General Dynamics ranks at No. 5 on the 2022 Washington Technology Top 100 on $6.3 billion in prime contract obligations. That number includes both GDIT and General Dynamics Mission Systems — the defense company’s communications and space hardware business.

I conducted a Q&A with Gilliland at the Big Reveal, where we also had a countdown of the top 10 companies. We talked about her priorities, changing customer needs, how to support employees in today’s world and how her job has changed since becoming president of GDIT in 2017.

Below is an edited transcript of our conversation.

WT: What changes in the market stand out to you?

Gilliland: Two things stick out to me. One is that IT is critical to the mission and the recognition of the role IT plays. It’s not discretionary spending anymore. A lot of things have taught us that.

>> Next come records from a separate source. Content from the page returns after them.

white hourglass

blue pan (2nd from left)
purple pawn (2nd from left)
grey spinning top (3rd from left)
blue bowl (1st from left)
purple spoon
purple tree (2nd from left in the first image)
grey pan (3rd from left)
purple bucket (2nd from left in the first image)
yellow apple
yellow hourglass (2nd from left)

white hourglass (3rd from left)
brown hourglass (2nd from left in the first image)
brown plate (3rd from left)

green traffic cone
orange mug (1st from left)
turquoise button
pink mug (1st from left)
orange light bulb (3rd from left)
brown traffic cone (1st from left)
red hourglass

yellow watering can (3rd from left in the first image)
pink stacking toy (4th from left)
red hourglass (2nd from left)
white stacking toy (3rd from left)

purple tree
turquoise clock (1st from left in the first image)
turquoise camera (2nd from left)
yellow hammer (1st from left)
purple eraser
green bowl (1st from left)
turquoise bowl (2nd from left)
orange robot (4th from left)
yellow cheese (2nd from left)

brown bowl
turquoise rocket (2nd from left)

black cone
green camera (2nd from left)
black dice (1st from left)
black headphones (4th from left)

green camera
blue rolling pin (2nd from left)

Obviously COVID and how we work today is part of that. SolarWinds is a part of that. What we’re doing in Ukraine is part of that. Things like the Pentagon’s JADC2 (Joint All-Domain Command and Control) is part of that. You name it.

There are implications for systems integrators and what our responsibilities are. SIs have a responsibility to quickly bring commercial technologies to the government and to innovate faster.

WT: How has GDIT changed in response?

Gilliland: It wouldn’t surprise you that GDIT is a completely different company. The first thing we did was focus the business. We sold a billion dollars in 2018 of what I call non-core business.

That allowed us to focus on our core and the technologies that the customer needs — artificial intelligence, machine learning, cybersecurity, the cloud. That’s been our journey over the last couple of years and we see it paying off.

We have a lab in St. Louis called Deep Sky. We are doing cyber, high-performance compute, AI, and ML to quickly bring those technologies to the National Geospatial-Intelligence Agency.

We’ve changed our business model. We were three separate businesses and now we can leverage successes and solutions in one part of the company to another.

We are much more collaborative than we used to be. Being a large business is great, but only if you can harness the resources and the employee relationship is very different than in 2017.

When I came to GDIT, it was a very transactional company. People were here one day and gone the next. What I see now is employees want the company to care about them and their future. People are asking about their development and career path before we even talk about compensation.

Employees also want to see themselves at the company and that’s why diversity and inclusion initiatives are so important.

WT: How did you change the culture?

Gilliland: We are trying to build a vibrant community and this is a page out of the CSRA book. (CSRA is the company GD acquired in April 2018 that effectively doubled the size of GDIT.) We adopted their leaders forum. We were integrating two $4.5 billion businesses and it was clear we weren’t going to do it from the top down.

From that day forward, it was about empowerment. “Here’s what we’re doing. We want your input. You can help us make the decision on how to proceed.”

They owned the decisions, and when they own it and everyone understands their role in moving the company forward, a big company can feel like a small company.

That’s what you want for people to feel connected. You have to communicate in very different modes. Some employees like emails, some like to watch videos, some like podcasts.

Employee resource groups have been huge for us. They’ve helped us navigate societal issues during COVID and in the aftermath of George Floyd.

Now as a company we are having regular meetings and discussions that support employees around things like what happened in Buffalo or LGBTQ-plus parents and how they navigate the environment with their children.

We’re having conversations about veteran suicide. Thirty percent of our population are veterans.

That is how you build a company with a soul.

WT: Do you see a financial benefit from doing these things?

Gilliland: It’s simple in my mind. If you take care of your employees, your employees take care of your customers.

If you are spending hours trying to schedule medical appointments for your parents or if you have a special needs child, or if you are grappling with depression and just trying to fight on and do your job then those individuals are not focused on delivering their jobs. So, the connection is very strong.

There is a direct correlation between employees being supported and employees performing. It’s not that there’s a compassionate environment and we’re all nice to each other and results don’t matter.

I have a boss and we have financial commitments and we have consistently delivered on all of them. So, I believe not just intuitively but from a metrics perspective. I have proof that people who feel supported perform well.